Manitowoc has a market cap of roughly $1.38 billion. Average volume of shares traded in the last three months is around 423.3K. The company has an impressive earnings surprise history as it has topped the Zacks Consensus Estimate in three of the trailing four quarters, with an average positive surprise of 139.1%.
Let’s take a look into the factors that are driving this Zacks Rank #1 (Strong Buy) stock.
Driving Factors
Manitowoc’s share price has benefited since its return to profit in the second quarter of 2017, after incurring losses for three straight quarters due to weak crane demand. The momentum continued in the third quarter with the company reporting adjusted earnings of 9 cents per share, a reversal from the prior-year quarter’s loss of 28 cents. Earnings also beat the Zacks Consensus Estimate of a loss of 4 cents per share.
The year-over-year improvement continues to be primarily driven by focus on consolidating manufacturing footprint and reducing cost of organizational structure. In fact, the Americas is showing emerging momentum in demand from energy and commercial construction markets. Europe has been stable and continues to grow in residential as well as commercial construction markets.
The company’s third-quarter orders are pegged at $376 million, up 21% year over year. This improvement was backed by U.S. energy and commercial construction markets that helped offset the persisting weakness in U.S. large infrastructure, Asia Pacific and the Middle East. Backlog at the quarter-end came in at $467.9 million as of Sep 30, 2017, up 32% from $353.6 million as of the end of the third quarter of 2016.

§ **What this exercise asks**
#1 Do these statements agree with the Manitowoc excerpt? (a) Manitowoc's third-quarter orders rose 21% year over year. (b) Manitowoc topped the Zacks Consensus Estimate in all four trailing quarters. (c) The company had losses for three straight quarters before it returned to profit in the second quarter of 2017. For each, answer yes or no and quote the words of the excerpt that decide it.
#2 Write the next part of the Manitowoc stock analysis, beginning right after its final sentence.

§ **Provided records**
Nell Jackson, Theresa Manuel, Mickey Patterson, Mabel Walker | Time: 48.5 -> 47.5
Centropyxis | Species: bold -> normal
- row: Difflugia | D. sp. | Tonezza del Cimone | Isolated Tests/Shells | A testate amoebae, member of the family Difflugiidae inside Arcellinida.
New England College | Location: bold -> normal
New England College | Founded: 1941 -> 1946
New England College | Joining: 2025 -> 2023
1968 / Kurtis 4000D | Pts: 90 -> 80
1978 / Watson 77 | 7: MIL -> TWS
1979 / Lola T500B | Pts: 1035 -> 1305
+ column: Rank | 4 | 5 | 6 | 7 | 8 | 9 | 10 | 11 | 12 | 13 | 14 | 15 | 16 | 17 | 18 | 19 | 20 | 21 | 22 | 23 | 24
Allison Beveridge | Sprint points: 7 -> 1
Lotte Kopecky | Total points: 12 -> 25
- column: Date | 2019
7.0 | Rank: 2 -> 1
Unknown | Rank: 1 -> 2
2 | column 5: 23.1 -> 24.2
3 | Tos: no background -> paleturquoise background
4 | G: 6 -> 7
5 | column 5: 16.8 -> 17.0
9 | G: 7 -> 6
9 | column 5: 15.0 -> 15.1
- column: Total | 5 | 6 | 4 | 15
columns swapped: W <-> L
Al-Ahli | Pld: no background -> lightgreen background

§ **Written answers**
#1
(a) Yes: "The company’s third-quarter orders are pegged at $376 million, up 21% year over year."
(b) No: "it has topped the Zacks Consensus Estimate in three of the trailing four quarters"
(c) Yes: "since its return to profit in the second quarter of 2017, after incurring losses for three straight quarters"

#2
Investors are also appreciative of the company’s progress in the implementation of The Manitowoc Way to drive four key strategic priorities. The first part of the strategy is margin expansion. It continues to align manufacturing capacity and build schedule to the current demand levels. The relocation of crawler crane manufacturing in the United States is complete. This move will optimize manufacturing footprint, reduce costs and stretch margins with an estimated pre-tax cost savings expected of $25-$30 million. The company remains focused on cost controls, reducing headcount, increasing productivity and eliminating waste.
Manitowoc is also focusing on the second priority, growth. Consequently, it has taken efforts to strengthen distribution network. In September, the company hosted more than 200 Potain tower crane dealers from across Europe and Africa. The meeting was one of the largest dealer summits in the company’s history and covered best practices, market updates, along with improvements for products. Additionally, it launched a council forum to increase communication among Manitowoc and its dealers as well as to improve partnerships.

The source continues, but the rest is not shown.